I thought about writing in Skye's point of view, but that doesn't sit right with me. I'd be rewriting the whole story and it wouldn't differentiate too much apart from a few chapters where she blames herself for failing relationships. I have thought about doing a series where I use prompts to create stories like this one, which I like. In this case it wouldn't be a sequel but just my "aesthetic" if you will- using prompts to create stories.

This book is amazing as a standalone though. Which is why I'm hesitant to write a sequel. Surely I'd just be recycling the plot if I wrote a sequel in Declan's point of view again. I'm leaning mostly towards Skye's point of view and the prompts, but I'd like to know what you think.
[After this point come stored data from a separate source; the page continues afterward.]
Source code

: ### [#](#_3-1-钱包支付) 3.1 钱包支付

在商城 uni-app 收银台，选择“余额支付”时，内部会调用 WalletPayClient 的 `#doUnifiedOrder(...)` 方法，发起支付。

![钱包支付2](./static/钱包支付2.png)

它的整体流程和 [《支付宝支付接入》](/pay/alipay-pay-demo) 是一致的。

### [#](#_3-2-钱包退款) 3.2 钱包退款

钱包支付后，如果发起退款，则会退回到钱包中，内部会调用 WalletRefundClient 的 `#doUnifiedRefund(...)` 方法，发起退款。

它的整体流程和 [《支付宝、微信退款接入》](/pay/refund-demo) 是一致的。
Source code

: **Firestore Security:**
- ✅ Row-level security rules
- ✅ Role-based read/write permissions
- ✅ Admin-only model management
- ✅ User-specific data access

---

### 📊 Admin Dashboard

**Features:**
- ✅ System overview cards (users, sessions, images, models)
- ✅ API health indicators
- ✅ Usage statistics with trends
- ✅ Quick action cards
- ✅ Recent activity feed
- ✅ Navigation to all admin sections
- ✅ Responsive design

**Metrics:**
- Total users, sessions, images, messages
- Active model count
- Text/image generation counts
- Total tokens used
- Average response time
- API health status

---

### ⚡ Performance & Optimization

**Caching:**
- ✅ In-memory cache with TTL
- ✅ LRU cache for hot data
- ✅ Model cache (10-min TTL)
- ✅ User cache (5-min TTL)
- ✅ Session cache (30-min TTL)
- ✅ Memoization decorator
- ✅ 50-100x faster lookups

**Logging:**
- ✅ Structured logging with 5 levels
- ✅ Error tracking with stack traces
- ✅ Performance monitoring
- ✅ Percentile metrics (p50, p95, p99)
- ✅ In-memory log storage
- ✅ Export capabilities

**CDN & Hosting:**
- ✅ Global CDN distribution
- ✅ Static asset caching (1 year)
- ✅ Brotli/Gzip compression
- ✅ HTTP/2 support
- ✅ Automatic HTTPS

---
What is this the deeper message?

My deeper message and motivation for writing this was to break the stereotype that an abuser is worthy of love. And I don't mean an abuser who learns from his or hers actions and gets help, I mean someone who has literally destroyed someone's life and picked up on their trauma around love and exploited it. As mentioned, Skye has trauma around love shown through going for older guys, having unprotected sex really early on in a relationship (was she pressured into not using a condom with Matthew? Did she feel like she had to not use a condom so she's "hotter" than other girls?) and other subtle hints.

Imagine how it must feel to see your parents relationship fail and have all your relationships fail since you were a kid too. Again, why would you then want the reason for all her failed relationships to get with her?

This is the deeper message- I'm questioning your morals and ideas about relationships. Some of you may have realised this and others may be angry the story doesn't end happily.

But in an abusive relationship there is NEVER a happy ending.